Mnemosyne, source of the word mnemonic, was the personification of memory in Greek mythology. The titaness was the daughter of Gaia and Uranus and the mother of the nine Muses by Zeus:

  • Calliope (Epic Poetry)
  • Clio (History)
  • Erato (Love Poetry)
  • Euterpe (Music)
  • Melpomene (Tragedy)
  • Polyhymnia (Hymns)
  • Terpsichore (Dance)
  • Thalia (Comedy)
  • Urania (Astronomy)

In Hesiod's Theogony, kings and poets receive their powers of authoritative speech from their possession of Mnemosyne and their special relationship with the Muses.

As a Titan daughter of Ouranos (Heaven), Mnemosyne was also a goddess of time.
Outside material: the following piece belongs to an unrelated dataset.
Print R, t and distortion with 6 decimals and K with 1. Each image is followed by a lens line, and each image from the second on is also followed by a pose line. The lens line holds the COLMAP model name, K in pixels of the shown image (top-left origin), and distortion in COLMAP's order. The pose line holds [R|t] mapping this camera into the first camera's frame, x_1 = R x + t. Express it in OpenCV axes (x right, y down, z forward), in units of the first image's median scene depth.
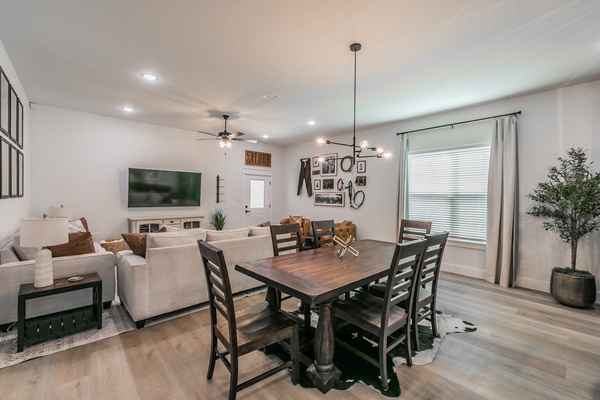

She represented the rote memorization required, before the introduction of writing, to preserve the stories of history and sagas of myth. In this role she was represented as the mother of the Muses, originally patron goddesses of the poets of the oral tradition.

Zeus and Mnemosyne slept together for nine consecutive nights, thus birthing the nine Muses. Mnemosyne also presided over a pool in Hades, counterpart to the river Lethe, according to a series of 4th century BC Greek funerary inscriptions in dactylic hexameter. Dead souls drank from Lethe so they would not remember their past lives when reincarnated. Initiates were encouraged to drink from the river Mnemosyne when they died, instead of Lethe. These inscriptions may have been connected with Orphic poetry (see Zuntz, 1971).